Segment Start: SOURCE MATERIAL
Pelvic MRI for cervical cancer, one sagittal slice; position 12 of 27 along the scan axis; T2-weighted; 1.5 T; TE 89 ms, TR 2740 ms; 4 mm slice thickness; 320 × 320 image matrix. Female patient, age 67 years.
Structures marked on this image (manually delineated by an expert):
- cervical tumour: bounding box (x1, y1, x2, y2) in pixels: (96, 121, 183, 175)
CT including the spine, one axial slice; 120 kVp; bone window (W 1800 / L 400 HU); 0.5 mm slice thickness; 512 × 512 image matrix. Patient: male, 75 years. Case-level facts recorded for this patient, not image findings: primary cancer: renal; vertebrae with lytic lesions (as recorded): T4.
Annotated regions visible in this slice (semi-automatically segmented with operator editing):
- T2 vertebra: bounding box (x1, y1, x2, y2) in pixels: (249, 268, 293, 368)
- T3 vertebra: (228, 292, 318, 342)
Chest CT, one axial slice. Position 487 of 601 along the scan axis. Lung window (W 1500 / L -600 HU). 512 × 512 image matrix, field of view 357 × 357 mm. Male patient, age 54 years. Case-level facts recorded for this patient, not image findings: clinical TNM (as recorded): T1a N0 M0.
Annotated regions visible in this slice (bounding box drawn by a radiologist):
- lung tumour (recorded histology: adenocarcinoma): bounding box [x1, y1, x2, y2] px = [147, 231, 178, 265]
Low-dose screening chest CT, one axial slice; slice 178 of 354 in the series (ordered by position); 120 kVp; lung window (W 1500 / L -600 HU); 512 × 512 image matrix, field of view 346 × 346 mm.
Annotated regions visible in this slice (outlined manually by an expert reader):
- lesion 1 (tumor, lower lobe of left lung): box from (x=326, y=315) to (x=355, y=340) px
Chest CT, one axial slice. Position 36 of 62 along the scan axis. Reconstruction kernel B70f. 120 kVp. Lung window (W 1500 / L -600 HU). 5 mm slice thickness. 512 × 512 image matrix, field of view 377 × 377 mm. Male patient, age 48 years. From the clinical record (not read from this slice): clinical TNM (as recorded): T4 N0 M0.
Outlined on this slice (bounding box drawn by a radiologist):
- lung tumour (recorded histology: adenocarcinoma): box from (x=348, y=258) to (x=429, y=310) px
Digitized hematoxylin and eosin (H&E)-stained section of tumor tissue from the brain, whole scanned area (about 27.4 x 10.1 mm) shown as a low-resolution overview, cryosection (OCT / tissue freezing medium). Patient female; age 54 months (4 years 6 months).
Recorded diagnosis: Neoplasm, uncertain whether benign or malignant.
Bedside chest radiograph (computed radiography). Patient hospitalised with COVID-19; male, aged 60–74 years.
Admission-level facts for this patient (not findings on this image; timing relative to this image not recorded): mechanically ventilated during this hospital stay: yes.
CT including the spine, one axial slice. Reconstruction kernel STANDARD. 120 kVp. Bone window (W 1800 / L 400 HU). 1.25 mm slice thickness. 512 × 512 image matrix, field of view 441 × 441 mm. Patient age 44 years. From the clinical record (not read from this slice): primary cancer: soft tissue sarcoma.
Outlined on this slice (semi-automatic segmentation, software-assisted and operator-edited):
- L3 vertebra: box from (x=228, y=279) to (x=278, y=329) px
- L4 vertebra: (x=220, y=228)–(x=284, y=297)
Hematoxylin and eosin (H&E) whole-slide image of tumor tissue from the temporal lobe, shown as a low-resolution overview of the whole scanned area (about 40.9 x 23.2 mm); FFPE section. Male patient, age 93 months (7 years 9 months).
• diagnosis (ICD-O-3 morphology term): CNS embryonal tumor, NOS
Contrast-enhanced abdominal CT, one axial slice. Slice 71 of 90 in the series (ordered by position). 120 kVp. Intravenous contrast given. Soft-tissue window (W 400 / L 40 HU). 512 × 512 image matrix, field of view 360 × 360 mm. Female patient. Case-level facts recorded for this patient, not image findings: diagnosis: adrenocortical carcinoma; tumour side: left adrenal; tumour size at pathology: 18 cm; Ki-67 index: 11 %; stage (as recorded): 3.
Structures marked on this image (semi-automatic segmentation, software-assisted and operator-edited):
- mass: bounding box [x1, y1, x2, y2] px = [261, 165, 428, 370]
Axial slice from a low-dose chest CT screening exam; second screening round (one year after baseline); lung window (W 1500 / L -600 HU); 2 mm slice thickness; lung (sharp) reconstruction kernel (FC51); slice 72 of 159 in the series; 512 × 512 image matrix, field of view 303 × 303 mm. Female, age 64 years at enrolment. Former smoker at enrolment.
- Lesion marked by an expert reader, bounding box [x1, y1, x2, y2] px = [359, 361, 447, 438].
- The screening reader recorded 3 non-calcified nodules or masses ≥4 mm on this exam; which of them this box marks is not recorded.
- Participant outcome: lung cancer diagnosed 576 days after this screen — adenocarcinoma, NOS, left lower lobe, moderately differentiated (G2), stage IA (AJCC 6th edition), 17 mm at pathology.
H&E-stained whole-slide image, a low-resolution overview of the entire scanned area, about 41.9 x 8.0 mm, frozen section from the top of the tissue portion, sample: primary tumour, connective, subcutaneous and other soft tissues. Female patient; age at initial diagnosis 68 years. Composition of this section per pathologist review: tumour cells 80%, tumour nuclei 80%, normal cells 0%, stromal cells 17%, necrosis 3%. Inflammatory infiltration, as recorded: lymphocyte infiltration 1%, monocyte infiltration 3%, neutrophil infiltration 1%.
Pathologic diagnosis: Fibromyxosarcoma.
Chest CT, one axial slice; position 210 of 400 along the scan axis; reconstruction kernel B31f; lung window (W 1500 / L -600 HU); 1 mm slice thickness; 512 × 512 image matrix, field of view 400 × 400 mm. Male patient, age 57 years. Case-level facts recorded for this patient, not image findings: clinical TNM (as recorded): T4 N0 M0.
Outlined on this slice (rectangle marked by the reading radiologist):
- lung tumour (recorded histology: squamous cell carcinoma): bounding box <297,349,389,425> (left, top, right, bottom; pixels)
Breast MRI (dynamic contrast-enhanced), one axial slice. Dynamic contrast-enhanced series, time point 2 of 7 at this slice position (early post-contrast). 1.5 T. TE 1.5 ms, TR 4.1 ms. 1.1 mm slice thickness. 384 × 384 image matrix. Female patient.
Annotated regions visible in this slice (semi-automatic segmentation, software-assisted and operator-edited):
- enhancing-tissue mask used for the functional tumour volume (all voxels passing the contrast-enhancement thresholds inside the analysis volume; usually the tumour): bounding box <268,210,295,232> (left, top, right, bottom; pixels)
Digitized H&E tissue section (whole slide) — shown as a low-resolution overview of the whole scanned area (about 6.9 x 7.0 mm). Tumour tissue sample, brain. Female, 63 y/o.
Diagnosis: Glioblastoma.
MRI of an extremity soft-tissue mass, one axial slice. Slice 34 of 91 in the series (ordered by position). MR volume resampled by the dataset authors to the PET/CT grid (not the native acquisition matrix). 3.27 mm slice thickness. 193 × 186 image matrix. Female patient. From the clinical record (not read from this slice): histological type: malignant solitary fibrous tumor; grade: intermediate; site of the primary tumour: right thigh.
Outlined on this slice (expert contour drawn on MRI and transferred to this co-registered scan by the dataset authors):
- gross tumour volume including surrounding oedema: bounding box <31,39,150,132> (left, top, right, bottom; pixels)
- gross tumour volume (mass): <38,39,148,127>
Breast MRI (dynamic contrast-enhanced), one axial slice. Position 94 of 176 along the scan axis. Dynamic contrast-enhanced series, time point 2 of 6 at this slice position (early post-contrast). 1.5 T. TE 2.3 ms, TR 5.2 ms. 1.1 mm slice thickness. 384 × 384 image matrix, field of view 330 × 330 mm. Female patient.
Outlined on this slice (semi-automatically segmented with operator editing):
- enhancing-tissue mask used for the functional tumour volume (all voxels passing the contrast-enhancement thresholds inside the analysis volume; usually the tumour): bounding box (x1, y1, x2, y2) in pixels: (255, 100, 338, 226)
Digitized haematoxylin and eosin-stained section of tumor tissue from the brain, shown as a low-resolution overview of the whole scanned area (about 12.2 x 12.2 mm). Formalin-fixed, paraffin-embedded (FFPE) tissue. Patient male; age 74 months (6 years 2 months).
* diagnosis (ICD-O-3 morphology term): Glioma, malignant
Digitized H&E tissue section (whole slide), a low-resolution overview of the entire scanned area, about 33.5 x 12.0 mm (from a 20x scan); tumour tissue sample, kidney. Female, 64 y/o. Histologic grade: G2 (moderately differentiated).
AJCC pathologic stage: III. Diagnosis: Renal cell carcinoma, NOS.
Segment End: SOURCE MATERIAL
:: ASSIGNMENT ::
Start with the first line of the data and print every line exactly. The line containing "Structures marked on this image (manually" is the last one to include.

:: RESULT OF THIS TASK ::
Pelvic MRI for cervical cancer, one sagittal slice; position 12 of 27 along the scan axis; T2-weighted; 1.5 T; TE 89 ms, TR 2740 ms; 4 mm slice thickness; 320 × 320 image matrix. Female patient, age 67 years.
Structures marked on this image (manually delineated by an expert):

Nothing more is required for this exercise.